Problems to work on >>
A) Answer these from the passage on the Elected Presidency:
(i) In what year did Lee Kuan Yew first raise the scenario of a "freak" election result?
(ii) On what date did Goh Chok Tong speak in Parliament at the third reading of the Constitution Amendment Bill?
(iii) Which body operates the pre-qualification mechanism?
B) Rewrite the passage on the Elected Presidency between "All eyes on" and "excessive discretionary power.", inclusive, putting "committee" in place of "PEC".

Selected passage >>
┄┄┄┄┄┄┄┄┄┄┄┄┄┄┄┄┄┄┄┄

The EP is widely seen as part of the set of new institutions, such as the Nominated Member of Parliament (NMP) and Non-constituency Member of Parliament (NCMP) schemes, that the ruling People's Action Party (PAP) had introduced after 1984 to manage political change in response to a more sophisticated electorate.
The necessity of the EP can be traced back to the spectre of a "freak" general election result, a scenario first raised by founding Prime Minister Lee Kuan Yew in his 1984 National Rally Speech:
"If there is a freak election result and a coalition forms the government, all the reserves are available, the larder is wide open, you can raid it. Twenty-five years of hard work, savings, you can go on a spending spree for five years and then we are another broken-back country."
The need to guard against a "freak" election result has since become one of the dominant considerations of the PAP, extending into the design of the EP system.
Explaining the need for a pre-qualifying criteria and mechanism, then Prime Minister and Minister for Defence (Goh Chok Tong) said this in Parliament on Jan. 3, 1991, at the third reading of the Constitution Amendment Bill to introduce the Elected Presidency:
"The President's moral stature is important. If he lacks the necessary experience and stature, he will not have the moral weight to veto the Prime Minister should he hold a contrary view. This moral standing can come only if the President is a man of substance, tested and known for his integrity, objectivity, competence and judgment. It cannot come simply through winning elections...We cannot chance a freak election result in Presidential elections. It defeats the very purpose of having an Elected President if a freak result is possible. Pre-qualifying all Presidential candidates removes the nightmare of freak Presidential election results because the contest would be between qualified people. Whoever is chosen can do the job." (emphasis ours)
All eyes on the PEC
The pre-qualification mechanism is operated by the Presidential Elections Committee (PEC), whose role is to ensure that potential candidates for the job meet a set of qualification criteria set out in the Constitution.
However, as the PEC removes the power of choice one step away from the people, it has long been criticised as an unelected group of individuals that has excessive discretionary power.

┄┄┄┄┄┄┄┄┄┄┄┄┄┄┄┄┄┄┄┄

Provided records >>
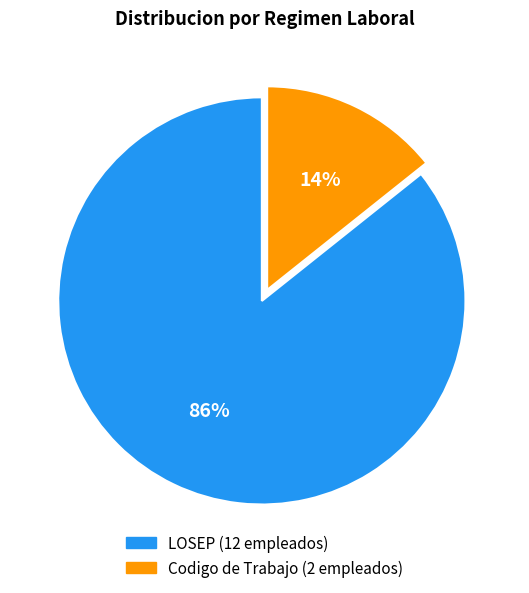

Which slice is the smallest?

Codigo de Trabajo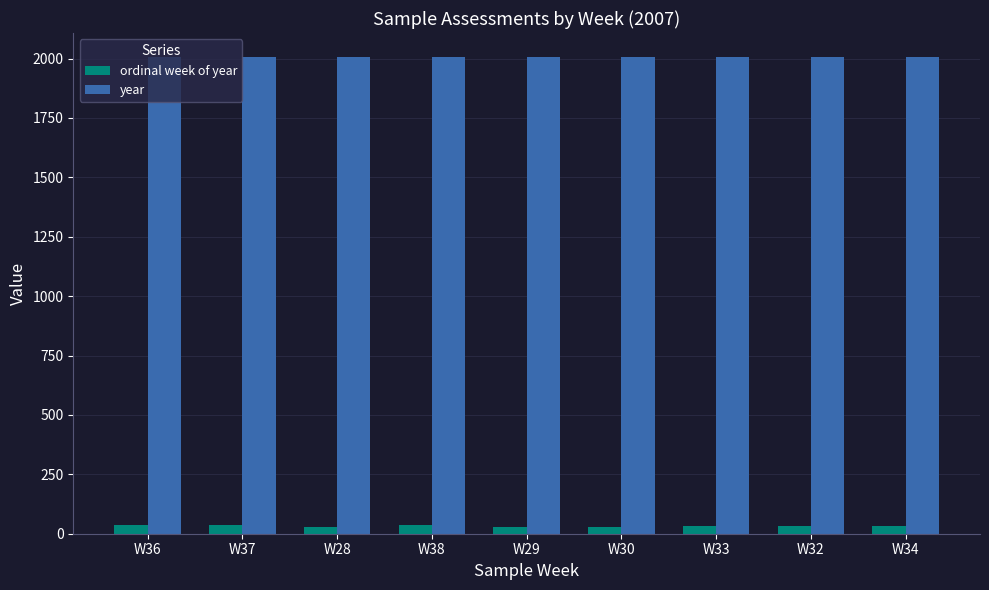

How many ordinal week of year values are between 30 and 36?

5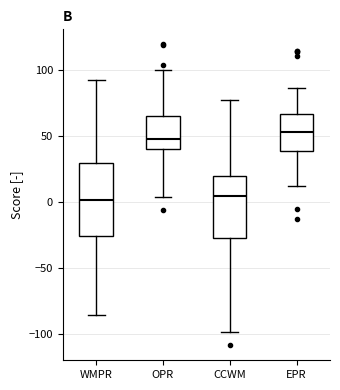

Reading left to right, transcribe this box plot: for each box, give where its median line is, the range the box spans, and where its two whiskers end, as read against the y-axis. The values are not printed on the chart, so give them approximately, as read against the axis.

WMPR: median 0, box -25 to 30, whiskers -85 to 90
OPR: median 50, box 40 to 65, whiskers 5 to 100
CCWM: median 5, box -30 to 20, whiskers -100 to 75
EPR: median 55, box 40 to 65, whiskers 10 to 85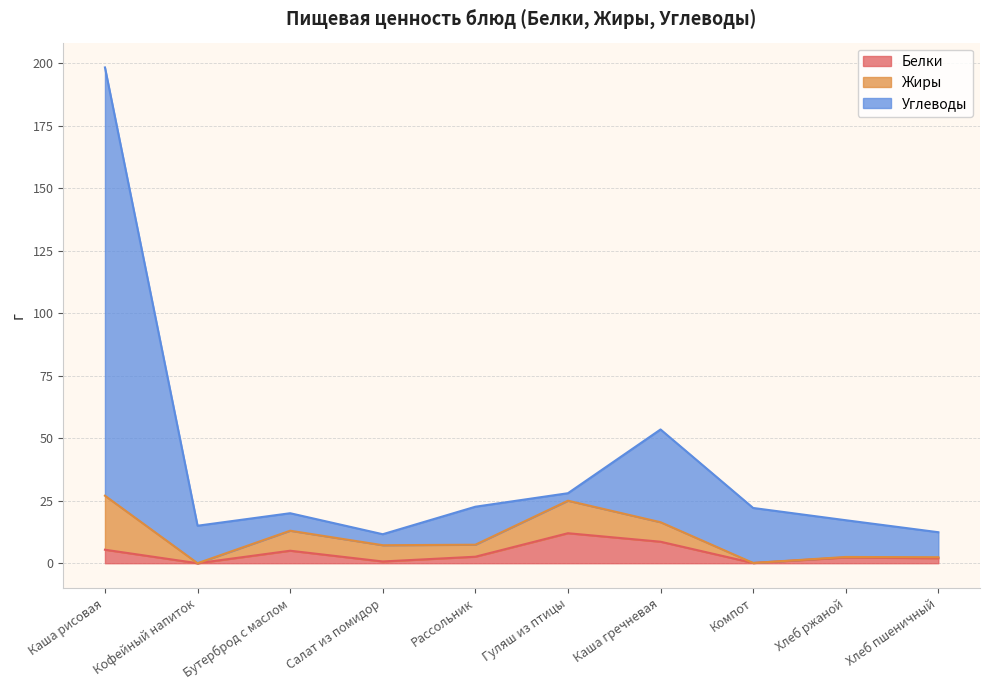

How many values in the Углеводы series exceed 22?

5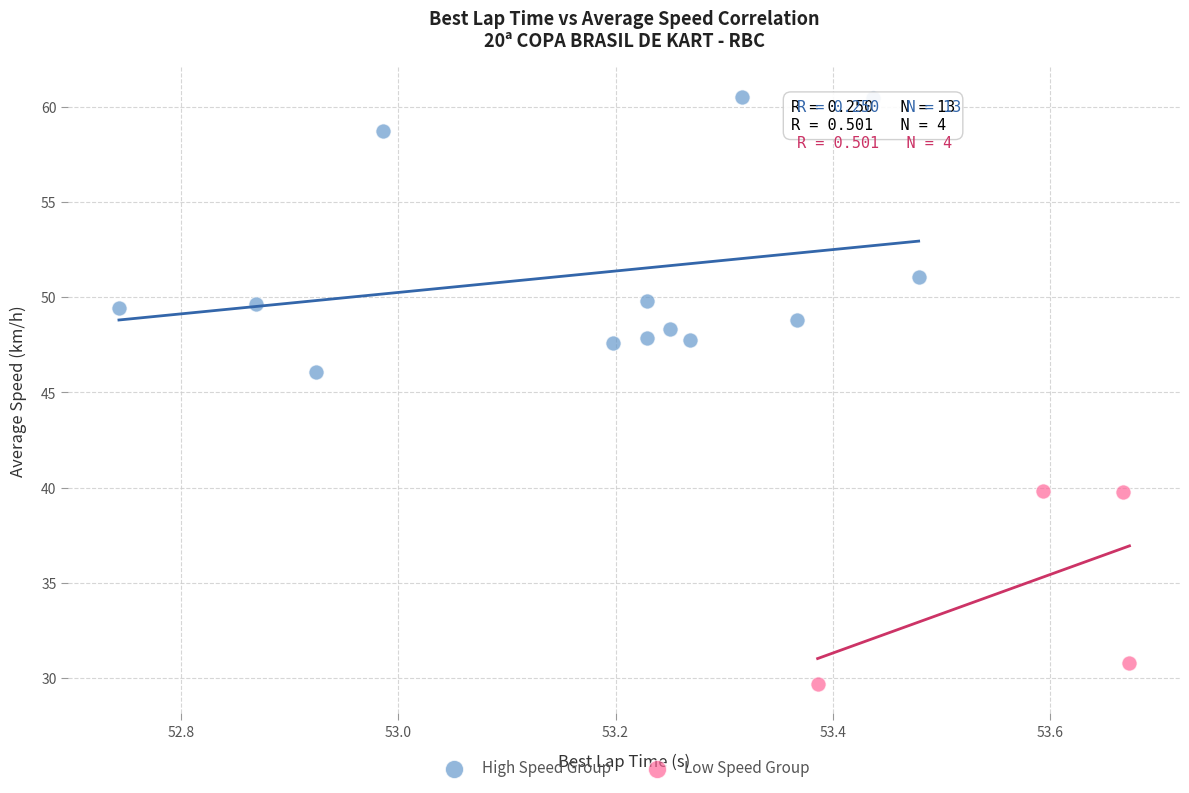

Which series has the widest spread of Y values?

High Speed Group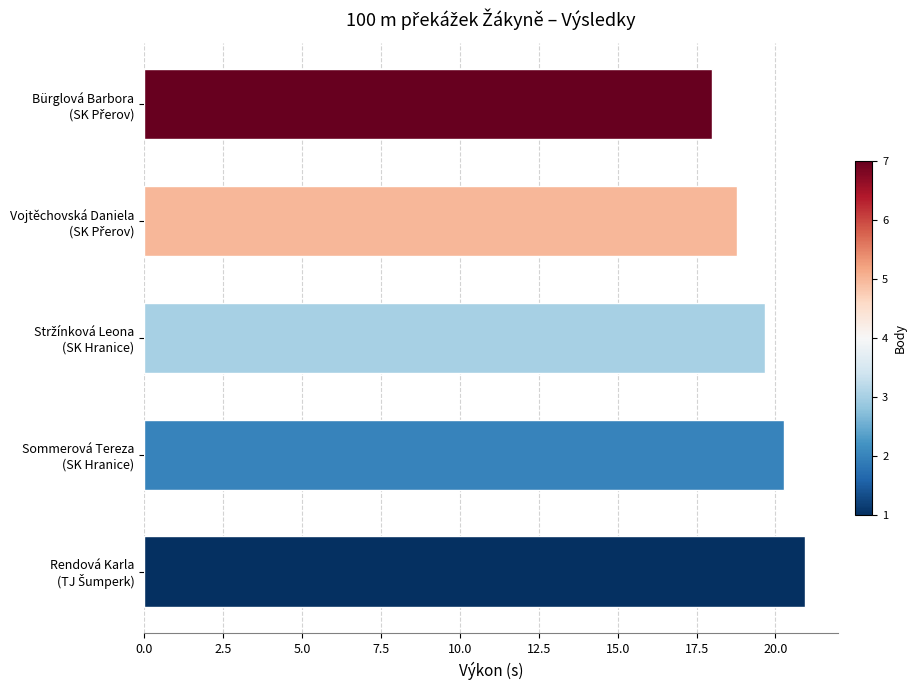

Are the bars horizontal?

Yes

┄┄┄┄┄┄┄┄┄┄┄┄┄┄┄┄┄┄┄┄

Answers >>
A)
(i) 1984
(ii) Jan. 3, 1991
(iii) The Presidential Elections Committee (PEC)

B)
All eyes on the committee
The pre-qualification mechanism is operated by the Presidential Elections Committee (committee), whose role is to ensure that potential candidates for the job meet a set of qualification criteria set out in the Constitution.
However, as the committee removes the power of choice one step away from the people, it has long been criticised as an unelected group of individuals that has excessive discretionary power.